Não resta dúvida de que o exercício político do mandato precisa ser protegido pela imunidade. Mas, da forma como os parágrafos do artigo 53 assentam o assunto, a Constituição garante também uma imunidade processual que só é quebrada com a autorização da Câmara ou do Senado ou com o término do mandato. É precisamente essa imunidade processual que precisa acabar. Existem no Congresso várias propostas com esse objetivo. Basta vontade política para que o tema seja posto em votação .Parece-me que a solução mais adequada é a que permite processar o parlamentar pelos seus delitos, sem autorização prévia da Casa, mantendo-se a exigência da comunicabilidade do processo ou da prisão em flagrante por crime inafiançável ao Congresso. E, tendo em vista que, muitas vezes, situações são forjadas e muitos processos têm motivações políticas ocultas, ficaria facultado à Câmara ou ao Senado suspender o processo ante a clara evidência de fraude e perseguição política. Acabaria, assim, a improcessabilidade do congressista por crime comum. E o Congresso deixaria de ser o refúgio de espertalhões e delinquentes, que vão em busca da imunidade para acobertar os seus crimes.

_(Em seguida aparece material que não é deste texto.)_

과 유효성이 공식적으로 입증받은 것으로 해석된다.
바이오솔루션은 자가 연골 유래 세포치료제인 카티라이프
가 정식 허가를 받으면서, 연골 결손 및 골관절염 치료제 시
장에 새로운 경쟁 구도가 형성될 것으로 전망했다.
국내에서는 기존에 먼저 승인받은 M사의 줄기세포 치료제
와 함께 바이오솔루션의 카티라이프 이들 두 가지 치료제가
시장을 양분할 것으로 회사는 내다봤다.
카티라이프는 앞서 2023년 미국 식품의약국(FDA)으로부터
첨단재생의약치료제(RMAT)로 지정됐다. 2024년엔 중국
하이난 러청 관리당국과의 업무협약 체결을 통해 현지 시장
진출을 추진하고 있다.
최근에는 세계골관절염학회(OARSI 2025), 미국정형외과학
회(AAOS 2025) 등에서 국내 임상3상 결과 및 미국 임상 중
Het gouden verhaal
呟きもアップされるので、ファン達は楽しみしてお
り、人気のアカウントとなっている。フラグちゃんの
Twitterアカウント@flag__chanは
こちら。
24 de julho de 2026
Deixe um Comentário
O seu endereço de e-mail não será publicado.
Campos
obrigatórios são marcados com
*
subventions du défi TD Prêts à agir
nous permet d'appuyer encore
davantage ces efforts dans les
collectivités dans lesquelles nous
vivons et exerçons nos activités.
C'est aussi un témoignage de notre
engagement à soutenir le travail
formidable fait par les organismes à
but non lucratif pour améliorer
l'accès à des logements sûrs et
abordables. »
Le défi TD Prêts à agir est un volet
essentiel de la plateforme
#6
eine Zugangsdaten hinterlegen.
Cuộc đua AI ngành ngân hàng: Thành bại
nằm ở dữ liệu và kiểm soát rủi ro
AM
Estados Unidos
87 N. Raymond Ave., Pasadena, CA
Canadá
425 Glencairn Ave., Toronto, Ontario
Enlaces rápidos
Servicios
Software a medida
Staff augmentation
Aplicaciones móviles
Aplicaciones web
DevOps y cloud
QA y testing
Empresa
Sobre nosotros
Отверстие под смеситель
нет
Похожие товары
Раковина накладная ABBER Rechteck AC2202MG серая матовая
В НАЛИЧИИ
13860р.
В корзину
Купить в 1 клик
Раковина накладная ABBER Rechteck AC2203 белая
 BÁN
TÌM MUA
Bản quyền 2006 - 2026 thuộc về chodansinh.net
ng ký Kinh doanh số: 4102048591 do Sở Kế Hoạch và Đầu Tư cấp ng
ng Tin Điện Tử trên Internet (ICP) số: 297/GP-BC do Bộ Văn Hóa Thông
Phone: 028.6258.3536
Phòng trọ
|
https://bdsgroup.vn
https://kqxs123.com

A cassação de Sérgio Naya é uma exigência da sociedade e um imperativo da Câmara dos Deputados, instituição que já tem uma imagem negativa perante a opinião pública. Mas restringir-se à cassação representaria mero ato reativo diante de um acontecimento com enorme repercussão pública. A resposta que o eleitorado e a sociedade como um todo querem dos deputados é o fim da imunidade processual para crimes comuns e a votação urgente de todos os pedidos de autorização de processos. Sem essa resposta os candidatos que vão garimpar votos nas eleições deverão enfrentar a justa ira popular.